→ **What to produce**:
Look for the word "Internal" in the entries and copy each line where it appears.

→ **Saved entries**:
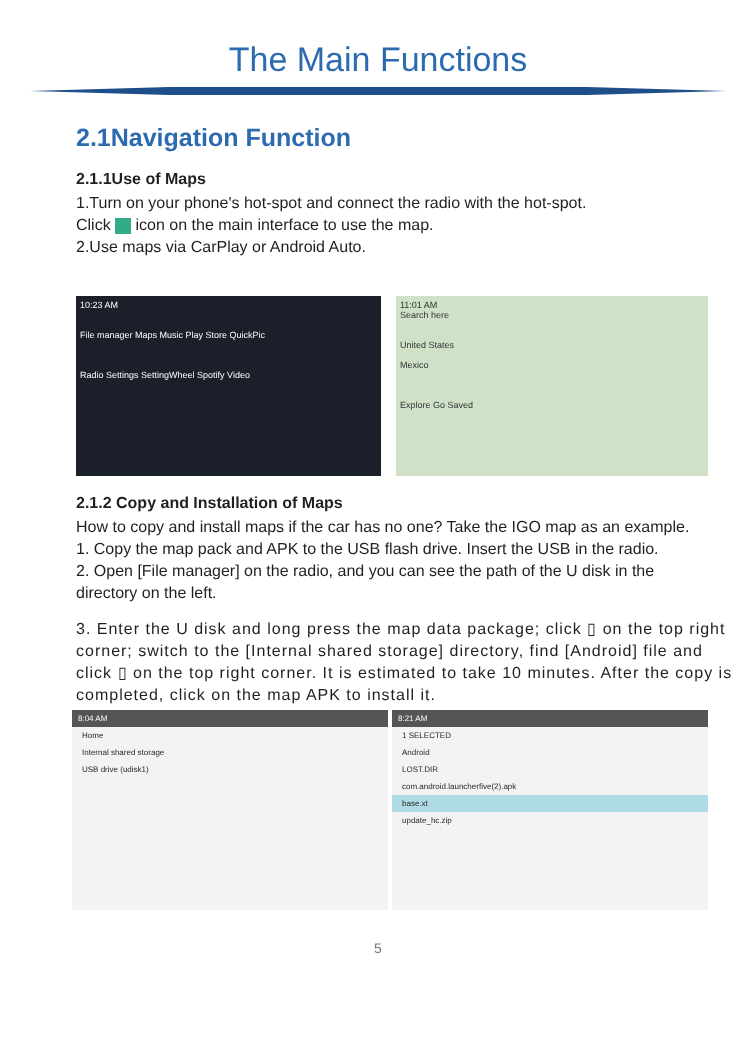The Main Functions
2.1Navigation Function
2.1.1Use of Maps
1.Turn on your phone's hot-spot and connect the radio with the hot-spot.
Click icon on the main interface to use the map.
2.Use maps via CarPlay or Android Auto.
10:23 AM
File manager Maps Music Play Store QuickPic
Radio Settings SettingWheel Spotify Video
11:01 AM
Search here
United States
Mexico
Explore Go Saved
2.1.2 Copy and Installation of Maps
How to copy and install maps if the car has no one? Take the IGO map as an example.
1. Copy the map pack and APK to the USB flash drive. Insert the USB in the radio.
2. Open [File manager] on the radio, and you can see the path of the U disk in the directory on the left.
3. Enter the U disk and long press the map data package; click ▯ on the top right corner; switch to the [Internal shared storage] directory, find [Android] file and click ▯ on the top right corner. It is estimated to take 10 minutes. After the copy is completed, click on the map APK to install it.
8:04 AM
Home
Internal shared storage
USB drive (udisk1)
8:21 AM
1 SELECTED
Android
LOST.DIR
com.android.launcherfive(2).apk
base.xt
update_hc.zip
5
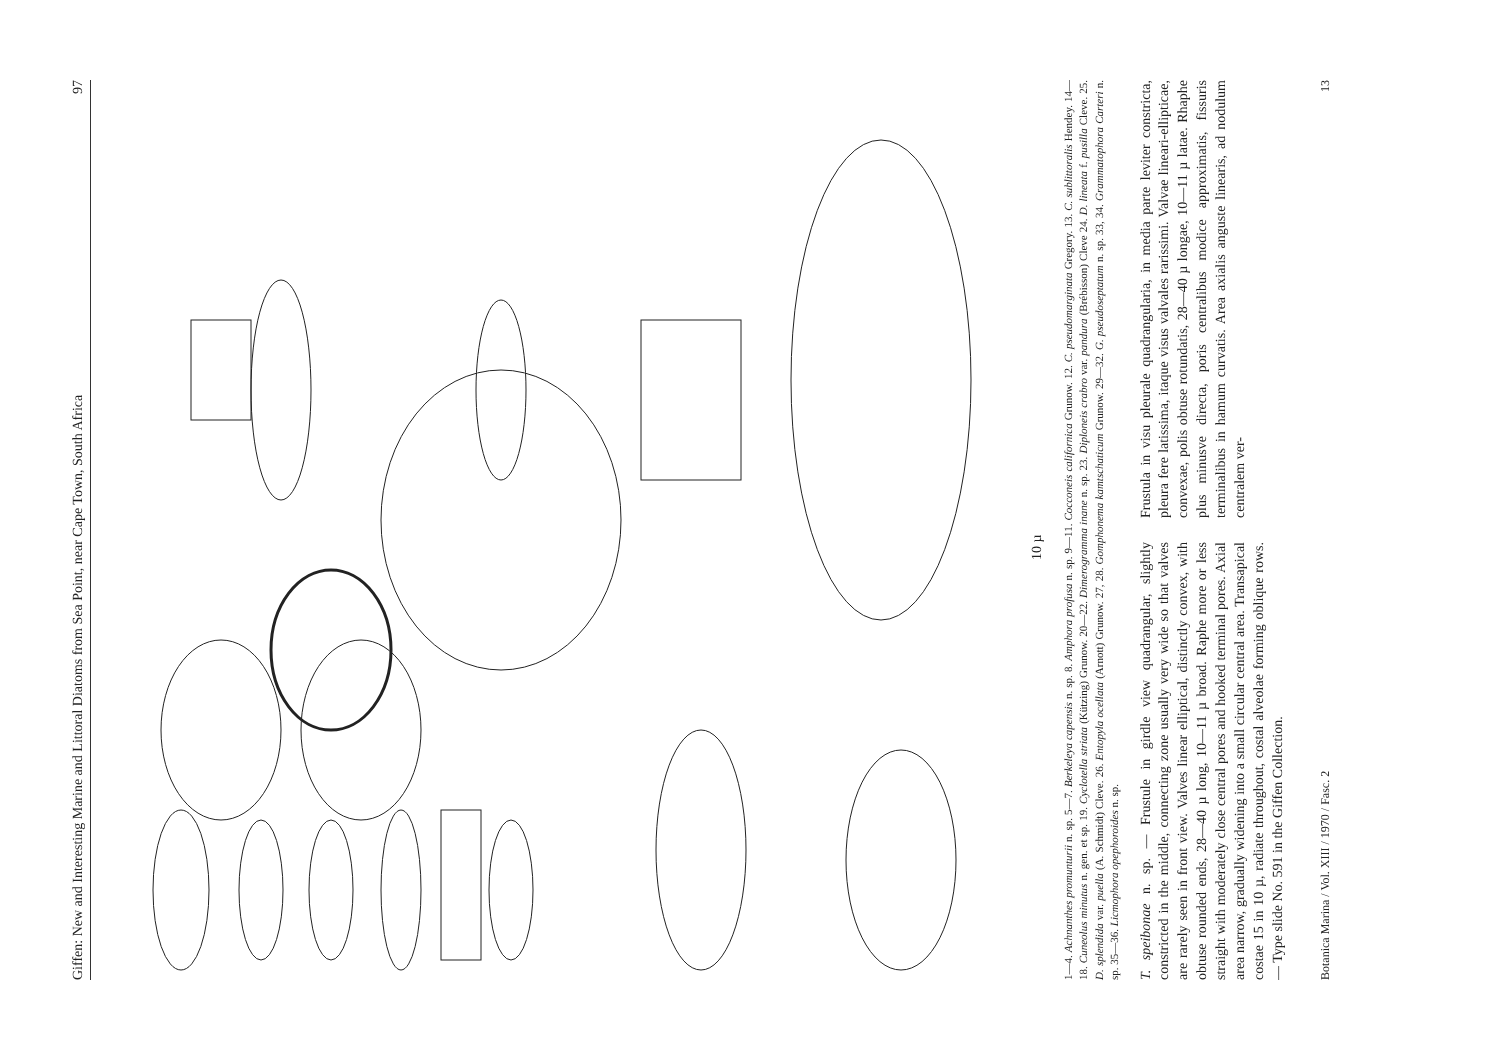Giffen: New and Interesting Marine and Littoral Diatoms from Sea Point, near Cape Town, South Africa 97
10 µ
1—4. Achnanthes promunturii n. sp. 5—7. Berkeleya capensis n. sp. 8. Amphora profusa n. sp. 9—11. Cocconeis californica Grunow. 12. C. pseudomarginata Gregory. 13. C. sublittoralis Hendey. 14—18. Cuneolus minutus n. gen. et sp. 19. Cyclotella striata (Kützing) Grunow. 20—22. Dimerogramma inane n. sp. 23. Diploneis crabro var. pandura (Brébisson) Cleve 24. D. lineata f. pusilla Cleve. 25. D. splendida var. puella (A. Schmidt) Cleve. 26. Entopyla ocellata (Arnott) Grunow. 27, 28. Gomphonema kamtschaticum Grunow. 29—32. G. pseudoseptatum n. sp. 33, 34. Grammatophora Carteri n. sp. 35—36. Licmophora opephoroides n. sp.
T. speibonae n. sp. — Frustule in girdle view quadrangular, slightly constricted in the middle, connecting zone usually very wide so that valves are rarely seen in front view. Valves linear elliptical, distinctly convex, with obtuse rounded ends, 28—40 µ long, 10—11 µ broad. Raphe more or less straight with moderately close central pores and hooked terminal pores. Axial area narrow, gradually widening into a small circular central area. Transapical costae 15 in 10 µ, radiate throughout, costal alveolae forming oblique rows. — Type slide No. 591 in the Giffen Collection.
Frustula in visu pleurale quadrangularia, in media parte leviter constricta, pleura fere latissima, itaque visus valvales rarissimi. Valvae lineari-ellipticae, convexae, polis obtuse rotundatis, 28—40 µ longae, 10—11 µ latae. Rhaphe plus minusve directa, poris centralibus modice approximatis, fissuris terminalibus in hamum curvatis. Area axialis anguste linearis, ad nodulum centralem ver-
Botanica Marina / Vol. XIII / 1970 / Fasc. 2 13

→ **Task output**:
3. Enter the U disk and long press the map data package; click ▯ on the top right corner; switch to the [Internal shared storage] directory, find [Android] file and click ▯ on the top right corner. It is estimated to take 10 minutes. After the copy is completed, click on the map APK to install it.
Internal shared storage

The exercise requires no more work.